Martha Tetzel
ein Tautenhainer Original
von Gottfried Senf
Winterliche Dorfstraße in Tautenhain, v. Conrad Felixmüller, um
1950
"Tetzel Martha" war über Jahrzehnte ein Tautenhainer
Original. So wird sie gar nicht zufällig im Vordergrund des obigen
Bildes erschienen sein. Es ist durchaus anzunehmen, daß Felixmüller
bei der Konzipierung seines Tautenhainer Winter-bildes Martha Tetzel
bewußt einbezogen hat. Der Maler hat in seinen knapp 20 Tautenhainer
Jahren die Menschen des Dorfes sehr genau gekannt. Das zeigt sich
auch in vielen anderen Bildern aus dieser Zeit. [--> Seite 70] Martha
Tetzel gehörte mit Hund, Rucksack und Handkorb (wie auf dem Bild
dargestellt) zum Tautenhainer Straßenbild der 40/50er Jahre des
vorigen Jahrhunderts.
Das ist aber nicht der Hauptgrund, weswegen sich
viele ältere Tautenhainer an sie erinnern. Man konnte sie damals
ganz regelmäßig am Sonnabendabend in der Gaststätte von Heinz Schwarze
im Unterdorf sehen. Es war eine ungewöhnliche Doppelkopfrunde, die
da hinten in der Ecke der Gaststube am Stammtisch saß:
Drei ältere Herren und eine Frau! Tetzel Martha
spielte nicht nur ganz zünftig mit, sondern war sogar Hauptperson,
denn sie führte die Kasse! Das Gerücht wollte nie verstummen, dass
sie diese gelegentlich zum Nachteil ihrer drei Männer führte! Adolf
Kratz aus Tautenhain erinnert sich noch gut an die deftigen Worte
von Paul Schwarze, wenn er sich mal wieder von Martha besch....
fühlte.
Schwarze Paul - Fleischer, Viehhändler und Gastwirt
- war kein Mann der leisen Töne und gewähl-ten Worte. Mit seinem
gezwirbelten Bart erschien er uns Jüngeren Anfang der 50er Jahre
wie ein Relikt aus Kaisers Zeiten. Ich erinnere mich, dass ich beim
Betreten der Gaststube von Paul Schwarze oft mit dem lauten Ruf
"Senff von Pilsach" be-grüßt wurde. Ich wußte nie, was der damit
wohl meinte. Jahrzehnte später las ich die Bismarck- Biographie
von Engelberg. Da tauchte der Name auf. Dieser Senff von Pilsach
war um 1895 ein bedeutender Staatssekretär in der Reichsregierung.

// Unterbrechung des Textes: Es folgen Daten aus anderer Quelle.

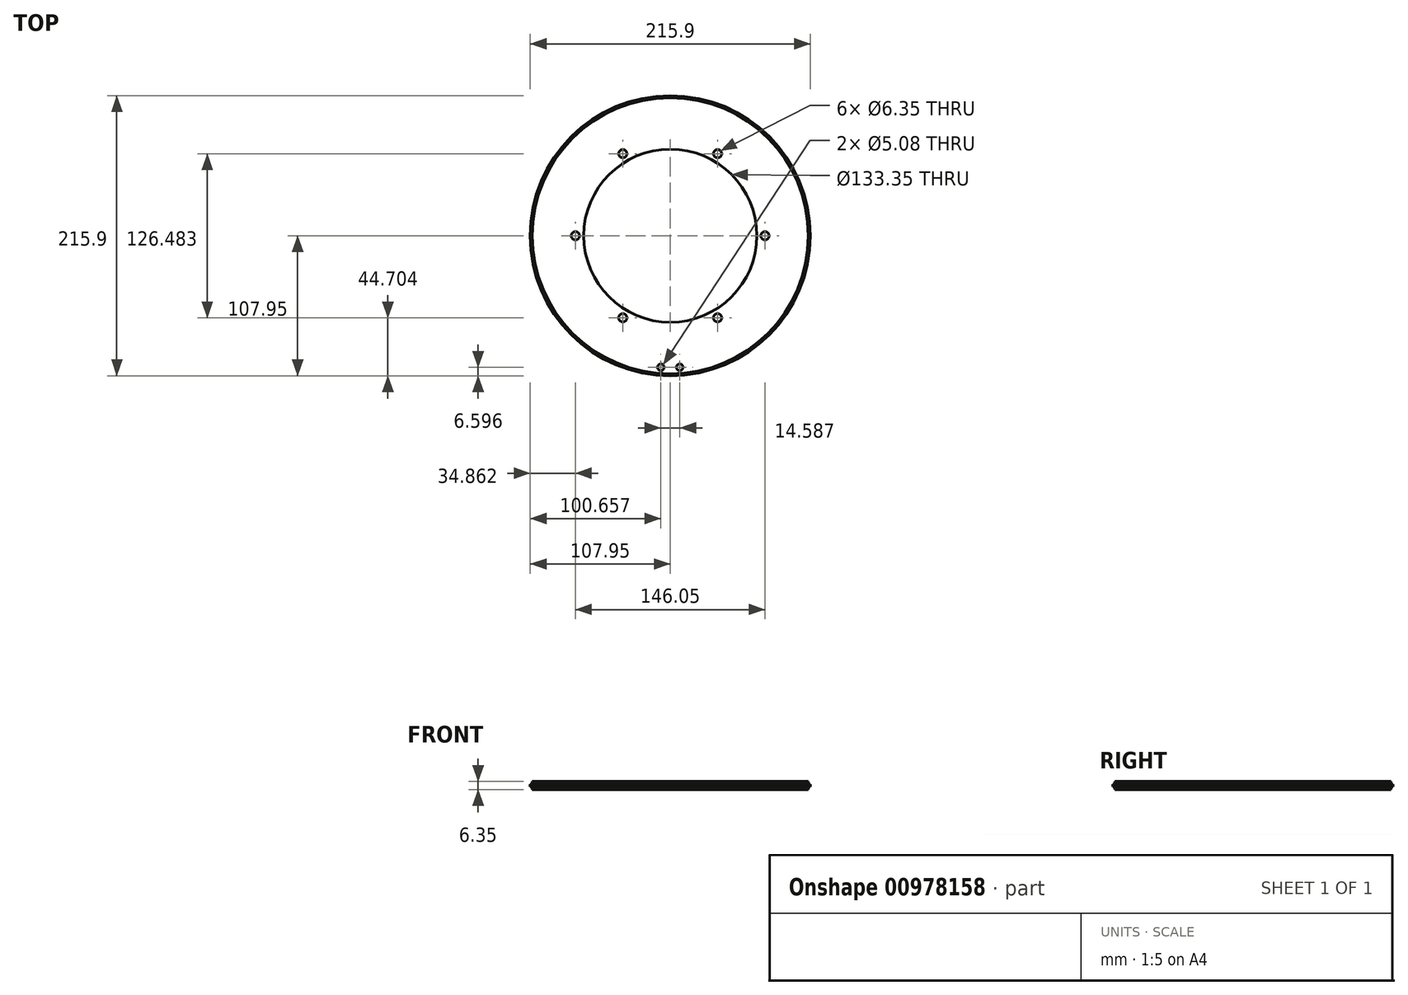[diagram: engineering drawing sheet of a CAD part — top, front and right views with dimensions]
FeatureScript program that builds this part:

Paul Schwarze war in dieser Zeit ein ganz junger Mann.
Die Bedeutung Conrad Felixmüllers für Tautenhain
geht über die Emporebilder in der Jacobuskirche des Ortes weit hinaus.
Die Bilder zum Dorfalltag spiegeln den Zeitgeist sehr gut wider.

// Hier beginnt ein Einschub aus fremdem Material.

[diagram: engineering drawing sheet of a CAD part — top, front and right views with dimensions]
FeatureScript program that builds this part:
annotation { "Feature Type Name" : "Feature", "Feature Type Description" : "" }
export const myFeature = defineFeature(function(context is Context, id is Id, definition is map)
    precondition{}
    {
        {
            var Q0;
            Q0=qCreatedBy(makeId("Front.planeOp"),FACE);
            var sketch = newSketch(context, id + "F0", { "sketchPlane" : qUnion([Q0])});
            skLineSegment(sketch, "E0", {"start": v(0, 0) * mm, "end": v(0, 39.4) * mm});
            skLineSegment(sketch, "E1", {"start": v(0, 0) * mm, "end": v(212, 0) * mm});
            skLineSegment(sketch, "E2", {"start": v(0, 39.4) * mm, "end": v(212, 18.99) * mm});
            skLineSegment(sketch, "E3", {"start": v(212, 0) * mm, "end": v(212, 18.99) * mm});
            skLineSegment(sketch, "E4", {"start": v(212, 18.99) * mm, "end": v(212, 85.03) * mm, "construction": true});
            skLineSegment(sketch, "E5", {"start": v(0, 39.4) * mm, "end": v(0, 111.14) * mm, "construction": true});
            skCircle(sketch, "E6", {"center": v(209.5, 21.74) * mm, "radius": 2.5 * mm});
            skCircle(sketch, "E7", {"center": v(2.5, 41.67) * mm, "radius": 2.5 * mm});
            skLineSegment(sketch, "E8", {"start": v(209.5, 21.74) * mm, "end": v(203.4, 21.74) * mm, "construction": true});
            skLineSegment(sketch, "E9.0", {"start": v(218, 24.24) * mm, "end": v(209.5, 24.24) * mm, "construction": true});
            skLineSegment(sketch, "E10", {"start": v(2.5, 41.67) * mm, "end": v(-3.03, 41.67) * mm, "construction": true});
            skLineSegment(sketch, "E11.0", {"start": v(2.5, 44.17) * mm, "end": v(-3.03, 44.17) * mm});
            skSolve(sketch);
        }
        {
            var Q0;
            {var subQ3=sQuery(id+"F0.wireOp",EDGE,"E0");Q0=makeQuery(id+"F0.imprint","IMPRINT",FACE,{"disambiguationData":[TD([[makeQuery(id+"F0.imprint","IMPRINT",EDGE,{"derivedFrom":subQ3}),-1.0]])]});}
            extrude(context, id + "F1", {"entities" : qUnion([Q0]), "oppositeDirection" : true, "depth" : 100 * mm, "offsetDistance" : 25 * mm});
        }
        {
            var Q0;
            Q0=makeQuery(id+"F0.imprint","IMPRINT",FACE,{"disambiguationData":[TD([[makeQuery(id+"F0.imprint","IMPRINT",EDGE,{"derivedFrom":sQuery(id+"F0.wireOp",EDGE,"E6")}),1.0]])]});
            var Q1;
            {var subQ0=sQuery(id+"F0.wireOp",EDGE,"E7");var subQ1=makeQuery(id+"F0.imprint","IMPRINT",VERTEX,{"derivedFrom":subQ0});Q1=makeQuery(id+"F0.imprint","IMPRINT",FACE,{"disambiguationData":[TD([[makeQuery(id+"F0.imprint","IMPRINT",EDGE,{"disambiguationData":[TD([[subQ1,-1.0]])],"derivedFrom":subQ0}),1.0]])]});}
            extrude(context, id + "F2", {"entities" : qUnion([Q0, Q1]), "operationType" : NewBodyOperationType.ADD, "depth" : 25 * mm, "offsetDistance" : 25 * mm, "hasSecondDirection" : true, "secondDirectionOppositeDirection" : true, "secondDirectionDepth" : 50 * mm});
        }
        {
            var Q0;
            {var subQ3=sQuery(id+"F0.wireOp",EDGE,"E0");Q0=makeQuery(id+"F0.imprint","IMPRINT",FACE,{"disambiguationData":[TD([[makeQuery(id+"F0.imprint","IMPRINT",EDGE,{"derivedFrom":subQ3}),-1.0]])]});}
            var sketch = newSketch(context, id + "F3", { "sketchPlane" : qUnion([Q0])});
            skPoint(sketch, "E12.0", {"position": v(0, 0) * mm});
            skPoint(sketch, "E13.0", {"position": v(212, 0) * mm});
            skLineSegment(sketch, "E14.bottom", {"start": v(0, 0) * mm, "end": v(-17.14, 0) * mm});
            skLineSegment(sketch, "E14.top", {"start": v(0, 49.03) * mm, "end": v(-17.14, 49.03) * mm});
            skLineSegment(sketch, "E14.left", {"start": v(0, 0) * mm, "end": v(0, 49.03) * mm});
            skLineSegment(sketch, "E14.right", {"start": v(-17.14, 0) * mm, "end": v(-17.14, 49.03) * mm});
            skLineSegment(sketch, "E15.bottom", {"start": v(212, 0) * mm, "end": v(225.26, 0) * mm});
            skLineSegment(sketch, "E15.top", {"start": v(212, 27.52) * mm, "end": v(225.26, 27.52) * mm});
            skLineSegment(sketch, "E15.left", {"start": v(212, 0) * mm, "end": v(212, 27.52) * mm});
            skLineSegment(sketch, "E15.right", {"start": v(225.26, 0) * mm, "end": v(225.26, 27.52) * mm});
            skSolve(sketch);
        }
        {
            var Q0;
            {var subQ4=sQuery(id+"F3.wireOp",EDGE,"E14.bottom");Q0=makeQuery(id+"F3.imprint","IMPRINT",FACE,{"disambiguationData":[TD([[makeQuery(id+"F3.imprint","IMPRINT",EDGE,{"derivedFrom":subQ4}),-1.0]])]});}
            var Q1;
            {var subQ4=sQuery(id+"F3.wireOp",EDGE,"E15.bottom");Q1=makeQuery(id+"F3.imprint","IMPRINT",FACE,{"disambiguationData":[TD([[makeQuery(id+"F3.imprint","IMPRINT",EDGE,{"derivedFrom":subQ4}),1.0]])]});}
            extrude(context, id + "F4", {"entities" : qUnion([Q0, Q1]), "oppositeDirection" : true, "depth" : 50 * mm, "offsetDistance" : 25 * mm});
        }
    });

Es wundert deshalb nicht, wenn Menschen unserer Region die Tautenhainer
Zeit als bedeutsam in seinem bildnerischen Schaffen bezeichnen.

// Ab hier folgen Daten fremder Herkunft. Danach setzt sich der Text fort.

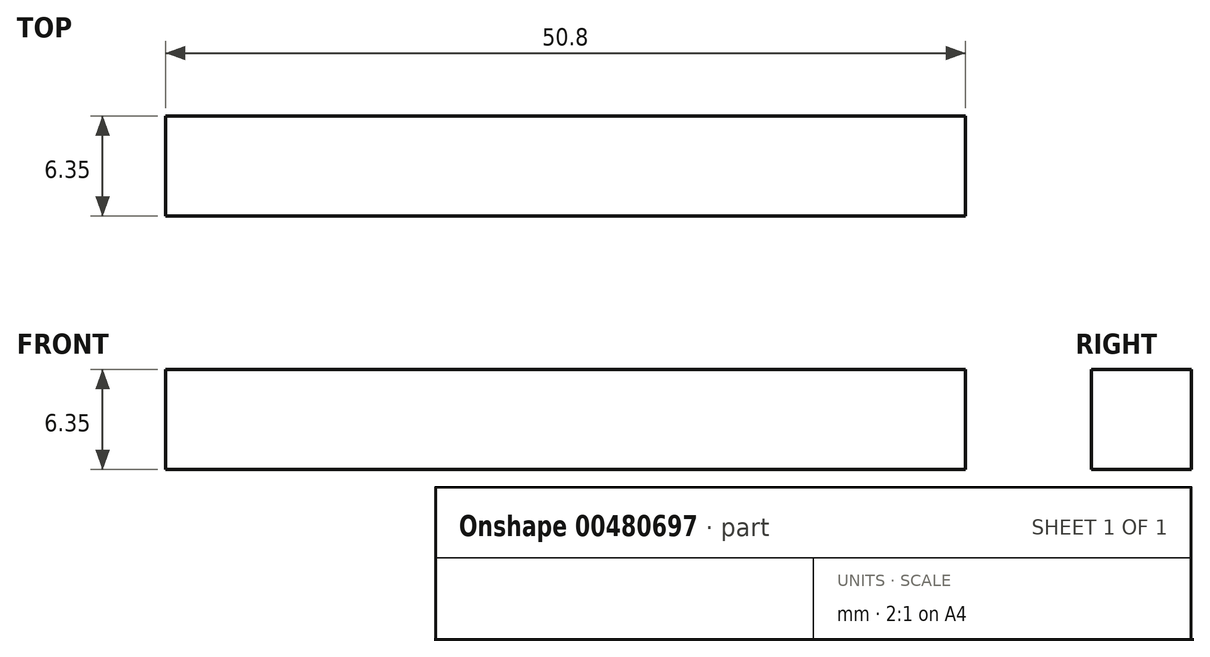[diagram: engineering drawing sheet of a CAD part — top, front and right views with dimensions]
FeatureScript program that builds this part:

Dass Kunstkritiker und Kunsthistoriker hier anderer
Meinung sind, überraschtnicht. Als Beispiel diene die Meinung eines
Kunstexperten, der sich in der Nr.27/ 97 des "Spiegel" anl. des
100. Geburtstages Felixmüllers und einer Ausstellung in Dresden
zu dessen Lebenswerk äußerte.
Auszug aus dem Tautenhainer Dorfbuch Gottfried
Senf. Buchvorstellung hier.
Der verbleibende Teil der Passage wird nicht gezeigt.